Large dataset processing

kapoon · January 16, 2025, 1:47pm

So for understanding
Images: 20mp about 6000 jpgs

Processing node: 28 cores (no AVX) 64 ram 100 swap, 1000 ssd storage

My goal is to get good orthophoto map to use measurment tools later (pillars, poles thats why I need good resolution :D) Now I’m processing around 10 square kilometers, hope someday it will finish it. I alredy restarted several times because of ram, space left.

options auto-boundary:true, dem-decimation:2, fast-orthophoto:true, max-concurrency:27, orthophoto-resolution:3, pc-skip-geometric:true, rerun-from:odm_postprocess, skip-3dmodel:true, split:800

I’m still trying to figure out best settings to process it because as I see almost half of the processing time it uses only one core I’m not sure what operation it is happening there in this exact moment because of lack output in web console, somwhere aroud “edge inpainting”
Previously I also was using option for automatic cutline and looks like it’s single threaded too.

So if sombody want to share his exp with same stuff - You are welcome

The second question is to understand what operations are single threaded and what multi threaded and help to deal with it

Aeret · January 16, 2025, 2:32pm

My guess is that 64GB RAM for 6000 20MP pictures is not enough to process them in a 2 cm GSD.

https://docs.opendronemap.org/installation/#hardware-recommendations

kapoon · January 16, 2025, 2:34pm

Thats why I try to use --split 800, before I had issues with out of memory, after swap allocation didnt seen anymore

kapoon · January 16, 2025, 2:38pm

Now I try to find better processing options for huge orthophoto for optimization

kapoon · January 17, 2025, 12:16pm

Why submodel processing runs on one core?

kapoon · January 21, 2025, 5:42am

40 ram 100 swap 24 core

HikeAndMap · January 22, 2025, 4:27am

I been following my processing very thoroughly but I can’t say this statement is true.

the submodel processing is partially multi-core and partially single-core.

I guess it depends on the algorithms, while some can be done parallel other processes probably by the very nature of math have to be done serialized and thus it’s a 1 core process …

I would agree to the claim:“but then while you’re at a process busy only 1 core then you can use the other cores for the next submodel already”

While that is true, remember if you process then 6 submodels like that simultaneously to max utilize the cores, it also means your RAM demand will in the most unfortunate situation also be “times 6”
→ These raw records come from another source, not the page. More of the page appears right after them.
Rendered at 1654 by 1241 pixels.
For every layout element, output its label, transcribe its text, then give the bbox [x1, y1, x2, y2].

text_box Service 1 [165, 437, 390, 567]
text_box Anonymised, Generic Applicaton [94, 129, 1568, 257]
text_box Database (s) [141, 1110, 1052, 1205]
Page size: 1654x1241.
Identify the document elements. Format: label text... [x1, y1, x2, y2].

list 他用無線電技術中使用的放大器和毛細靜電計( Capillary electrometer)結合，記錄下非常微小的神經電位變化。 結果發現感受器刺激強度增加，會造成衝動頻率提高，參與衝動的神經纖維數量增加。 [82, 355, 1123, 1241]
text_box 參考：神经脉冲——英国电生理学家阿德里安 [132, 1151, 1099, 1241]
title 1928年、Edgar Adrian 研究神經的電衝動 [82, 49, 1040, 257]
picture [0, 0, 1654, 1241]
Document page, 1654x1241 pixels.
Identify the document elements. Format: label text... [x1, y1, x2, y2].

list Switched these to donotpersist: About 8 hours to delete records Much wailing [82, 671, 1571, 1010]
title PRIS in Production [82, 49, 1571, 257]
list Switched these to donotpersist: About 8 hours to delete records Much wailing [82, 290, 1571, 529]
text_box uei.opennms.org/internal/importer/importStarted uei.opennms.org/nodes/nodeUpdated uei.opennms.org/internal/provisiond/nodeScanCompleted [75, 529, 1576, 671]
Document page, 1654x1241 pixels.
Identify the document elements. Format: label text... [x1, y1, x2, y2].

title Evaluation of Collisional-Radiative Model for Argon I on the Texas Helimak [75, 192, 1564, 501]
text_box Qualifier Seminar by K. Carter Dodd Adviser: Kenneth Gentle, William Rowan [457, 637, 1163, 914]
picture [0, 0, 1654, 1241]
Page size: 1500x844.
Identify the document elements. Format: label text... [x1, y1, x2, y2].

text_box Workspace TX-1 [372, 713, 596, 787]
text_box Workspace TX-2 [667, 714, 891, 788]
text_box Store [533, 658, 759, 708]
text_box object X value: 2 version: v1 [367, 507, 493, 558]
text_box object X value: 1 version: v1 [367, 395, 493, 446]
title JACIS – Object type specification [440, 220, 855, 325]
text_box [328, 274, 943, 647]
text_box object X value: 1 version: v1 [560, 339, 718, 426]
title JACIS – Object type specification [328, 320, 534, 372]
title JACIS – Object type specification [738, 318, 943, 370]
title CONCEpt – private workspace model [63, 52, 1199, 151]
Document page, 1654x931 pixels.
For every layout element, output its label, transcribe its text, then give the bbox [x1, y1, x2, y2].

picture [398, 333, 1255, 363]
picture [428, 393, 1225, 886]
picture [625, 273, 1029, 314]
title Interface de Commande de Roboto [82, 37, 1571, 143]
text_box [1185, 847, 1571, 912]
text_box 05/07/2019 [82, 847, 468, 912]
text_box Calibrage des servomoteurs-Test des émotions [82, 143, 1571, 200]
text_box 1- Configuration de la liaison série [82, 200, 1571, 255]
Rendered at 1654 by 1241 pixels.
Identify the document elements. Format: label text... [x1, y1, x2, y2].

if one programs ‘very smart’ but I guess this is going to be a s***load of programming, one could pass on “dormant” stuff during the iterations to the swap/virtual RAM but … well it’s not like that’s a fast solution maybe waiting for a process to finish proves to be faster…

I think on HUGE datasets I’m processing with >100GB of data per run, programming for such cases that might make sense to spend time on that.

but I think, out of my belly, from the comments I read here in the forum online that maybe 99% or even 99.9% doesn’t process that amount of data and then the answer to the question:“is it worth it to spend time on such an improvement?” will pretty much be “no” and even I processing such datasets would argue:“not worth it”

There’s other improvements I wish the devs to spend time on first

system · February 21, 2025, 4:27am

This topic was automatically closed 30 days after the last reply. New replies are no longer allowed.